Blues: Mas, afinal, quem é o primeiro Sonny Boy Williamson?

A história do homem que praticamente inventou a gaita no blues — e teve seu nome roubado e transformado em “marca”.

Vamos ser sinceros? É impossível falar sobre (ou ouvir) blues durante muito tempo sem cair numa gaita. Afinal, mesmo sendo usado em diversos gêneros musicais, o instrumento acabou se tornando a cara do blues.

Isso não é coincidência ou acidente. Na verdade, é algo que está ligado a motivos muito mais econômicos e práticos que artísticos. Pense num blueseiro do início do século 20: um sujeito sem muito dinheiro e andando a pé de uma cidade para outra. Primeiro, a gaita é infinitamente mais barata que um violão. Segundo? Ela cabe no bolso.

Seja por preço ou por praticidade, o fato é que foi no blues que a gaita passou a ser um instrumento principal na música, ao invés de apenas “dar apoio” para o resto da banda. E muito disso se deve a Sonny Boy Williamson.

Ou, melhor dizendo, ao primeiro Sonny Boy Williamson.
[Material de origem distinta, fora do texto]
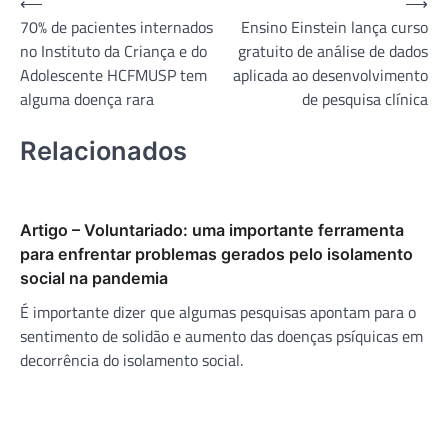
Navegação
⟵
⟶
70% de pacientes internados
Ensino Einstein lança curso
de
no Instituto da Criança e do
gratuito de análise de dados
Post
Adolescente HCFMUSP tem
aplicada ao desenvolvimento
alguma doença rara
de pesquisa clínica
Relacionados
Artigo – Voluntariado: uma importante ferramenta
para enfrentar problemas gerados pelo isolamento
social na pandemia
É importante dizer que algumas pesquisas apontam para o
sentimento de solidão e aumento das doenças psíquicas em
decorrência do isolamento social.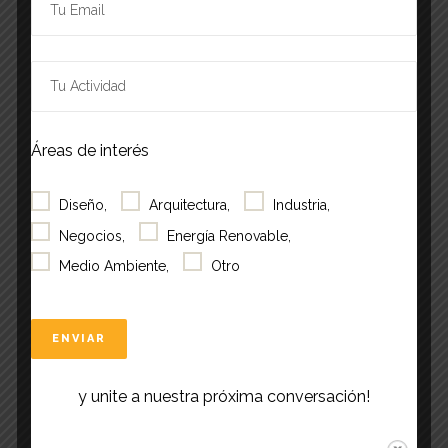
DETAILS
ORGANIZER
Start:
MARQ Museo de
Arquitectura y Diseño
10 octubre, 2022-10:00
am
CMT
Phone:
Áreas de interés
End:
5411 48125856
10 diciembre, 2022-9:00
Email:
Diseño,
Arquitectura,
Industria,
pm
CMT
museo@socearq.org
Negocios,
Energía Renovable,
Event Category:
Medio Ambiente,
Otro
View Organizer Website
Exhibiciones
Website:
https://www.ifa.de/en/
y unite a nuestra próxima conversación!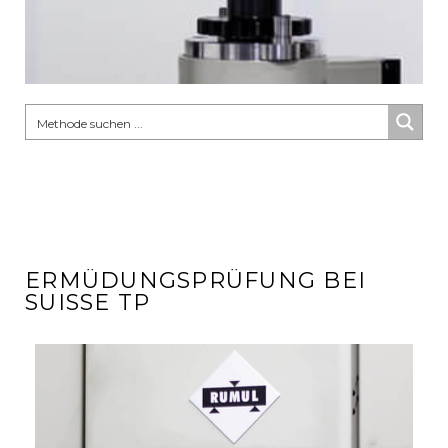
ERMÜDUNGSPRÜFUNG BEI
SUISSE TP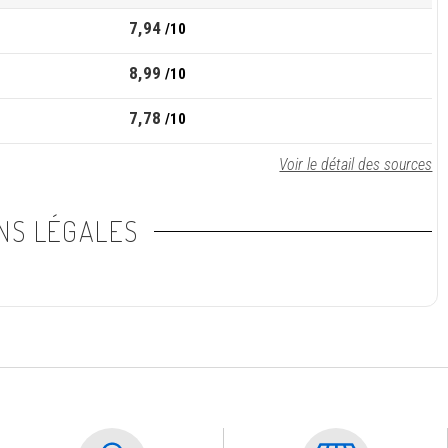
7,94
/10
8,99
/10
7,78
/10
Voir le détail des sources
NS LÉGALES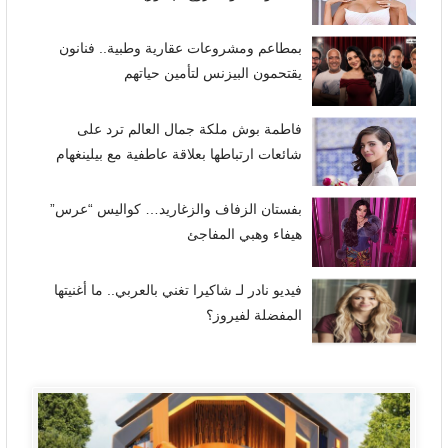
بمطاعم ومشروعات عقارية وطبية.. فنانون
يقتحمون البيزنس لتأمين حياتهم
فاطمة بوش ملكة جمال العالم ترد على
شائعات ارتباطها بعلاقة عاطفية مع بيلينغهام
بفستان الزفاف والزغاريد… كواليس “عرس”
هيفاء وهبي المفاجئ
فيديو نادر لـ شاكيرا تغني بالعربي.. ما أغنيتها
المفضلة لفيروز؟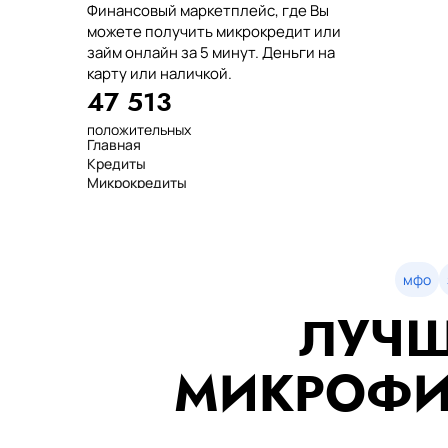
Финансовый маркетплейс, где Вы
можете получить микрокредит или
займ онлайн за 5 минут. Деньги на
карту или наличкой.
47 513
положительных
Главная
отзывов
Кредиты
тенге выдано
Микрокредиты
нашим клиентам
Займ
среднее время
МФО
оформления
Займы
показатель
Статьи
одобрения
Рейтинг
мфо
Деньги в долг
ЛУЧШ
Займы онлайн
Денежные кредиты
851 523 000
МИКРОФИ
7 минут
99%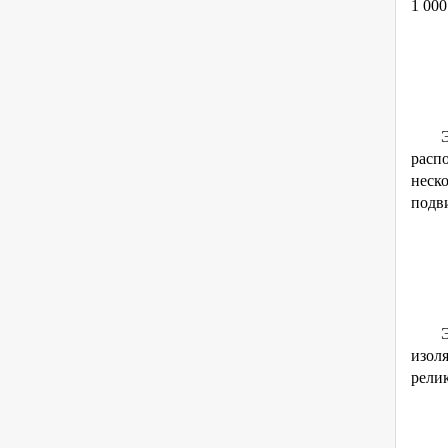
1 000
расп
неск
подви
Э
изоля
рели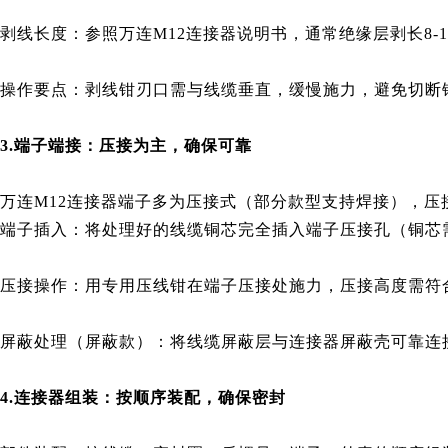
剥线长度：参照万连M12连接器说明书，通常绝缘层剥长8-10
操作要点：剥线钳刃口需与线缆垂直，缓慢施力，避免切断
3.端子端接：压接为主，确保可靠
万连M12连接器端子多为压接式（部分款型支持焊接），压
端子插入：将处理好的线缆铜芯完全插入端子压接孔（铜芯
压接操作：用专用压线钳在端子压接处施力，压接高度需符合万连
屏蔽处理（屏蔽款）：将线缆屏蔽层与连接器屏蔽壳可靠连接
4.连接器组装：按顺序装配，确保密封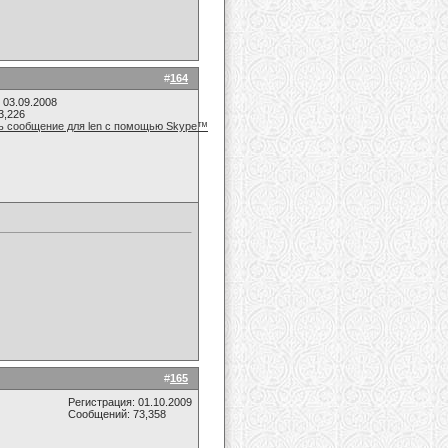
#
164
 03.09.2008
3,226
#
165
Регистрация: 01.10.2009
Сообщений: 73,358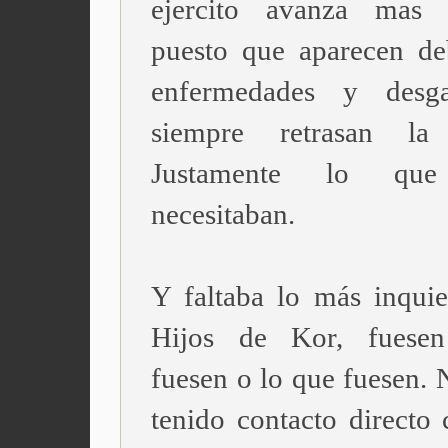
ejercito avanza mas d
puesto que aparecen deb
enfermedades y desg
siempre retrasan la
Justamente lo qu
necesitaban.
Y faltaba lo más inquiet
Hijos de Kor, fuesen
fuesen o lo que fuesen. 
tenido contacto directo 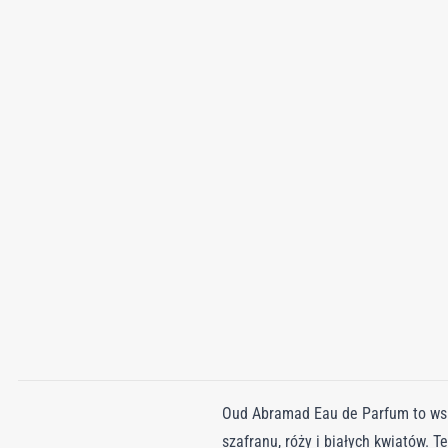
Oud Abramad Eau de Parfum to wspa
szafranu, róży i białych kwiatów. T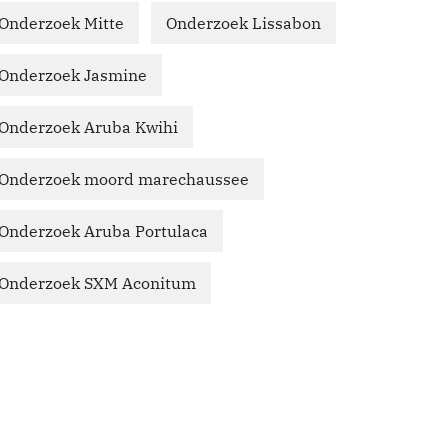
Onderzoek Mitte
Onderzoek Lissabon
Onderzoek Jasmine
Onderzoek Aruba Kwihi
Onderzoek moord marechaussee
Onderzoek Aruba Portulaca
Onderzoek SXM Aconitum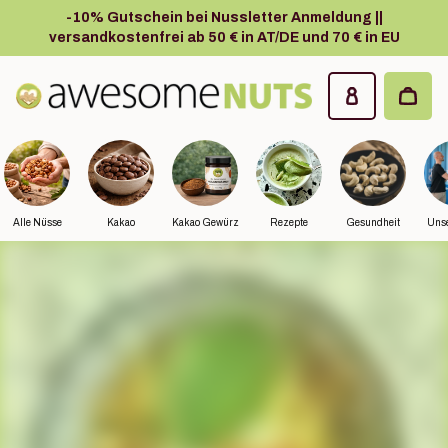
Zum Hauptinhalt springen
-10% Gutschein bei Nussletter Anmeldung ||
versandkostenfrei ab 50 € in AT/DE und 70 € in EU
Awesome Nuts
Alle Nüsse
Kakao
Kakao Gewürz
Rezepte
Gesundheit
Unse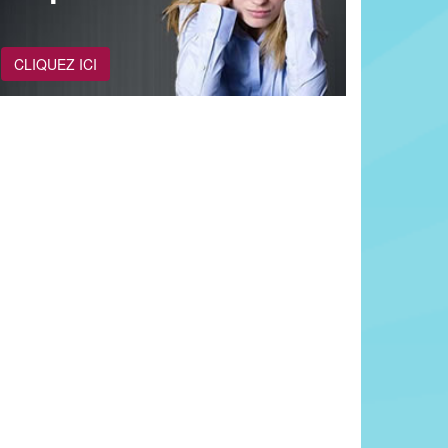
CLIQUEZ ICI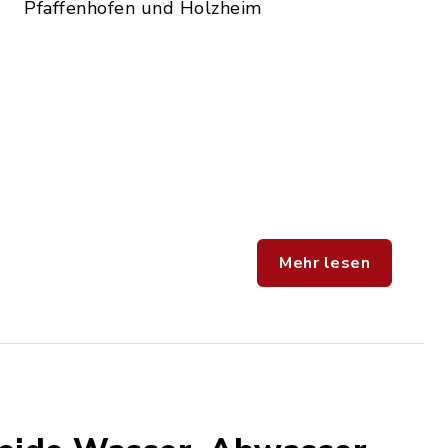
Pfaffenhofen und Holzheim
Mehr lesen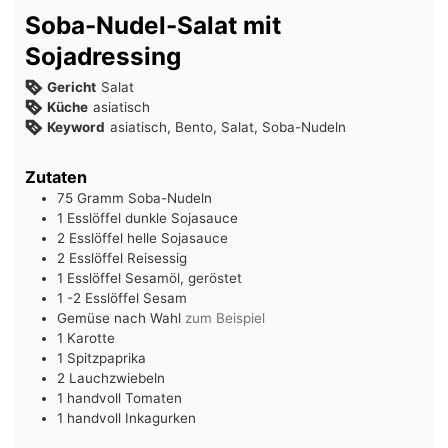
Soba-Nudel-Salat mit
Sojadressing
Gericht
Salat
Küche
asiatisch
Keyword
asiatisch, Bento, Salat, Soba-Nudeln
Zutaten
75
Gramm
Soba-Nudeln
1
Esslöffel
dunkle Sojasauce
2
Esslöffel
helle Sojasauce
2
Esslöffel
Reisessig
1
Esslöffel
Sesamöl, geröstet
1 -2
Esslöffel
Sesam
Gemüse nach Wahl
zum Beispiel
1
Karotte
1
Spitzpaprika
2
Lauchzwiebeln
1
handvoll
Tomaten
1
handvoll
Inkagurken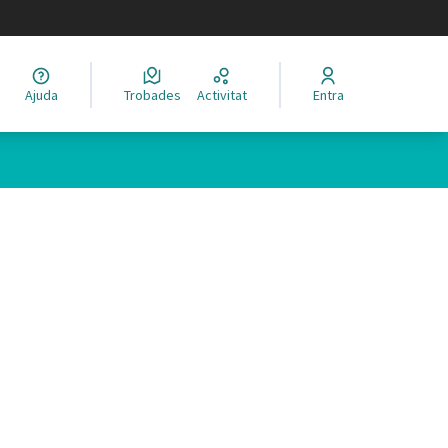
legir el idioma
Ajuda
Trobades
Activitat
Entra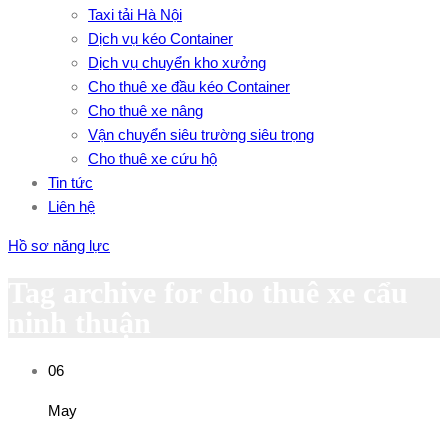
Taxi tải Hà Nội
Dịch vụ kéo Container
Dịch vụ chuyển kho xưởng
Cho thuê xe đầu kéo Container
Cho thuê xe nâng
Vận chuyển siêu trường siêu trọng
Cho thuê xe cứu hộ
Tin tức
Liên hệ
Hồ sơ năng lực
Tag archive for cho thuê xe cẩu
ninh thuận
06
May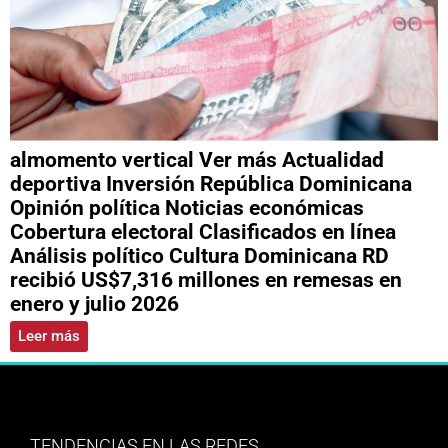
almomento vertical Ver más Actualidad
deportiva Inversión República Dominicana
Opinión política Noticias económicas
Cobertura electoral Clasificados en línea
Análisis político Cultura Dominicana RD
recibió US$7,316 millones en remesas en
enero y julio 2026
Leer más
TENDENCIAS EN LAS REDES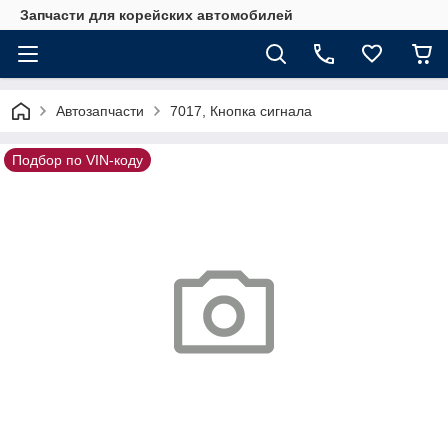
Запчасти для корейских автомобилей
Автозапчасти
7017, Кнопка сигнала
Подбор по VIN-коду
Sim, existem dois Sonny Boy Williamson, e isso causa uma enorme confusão em quem está dando os primeiros passos no blues — especialmente porque o segundo Sonny Boy Williamson é mais velho que o primeiro. Mas calma que eu explico.

Nascido em 1914, John Lee Curtis Williamson é, provavelmente, o maior gaitista da primeira metade do século e fez muito sucesso em Chicago com o nome Sonny Boy Williamson. Já Alex (pronuncia-se “Aleck”) Miller, nascido em 1912, era um gaitista famoso no Mississippi e Arkansas, que se apresentava com diversos nomes artísticos (“Rice” Miller era o mais famoso deles), chegando a tocar até mesmo com Robert Johnson.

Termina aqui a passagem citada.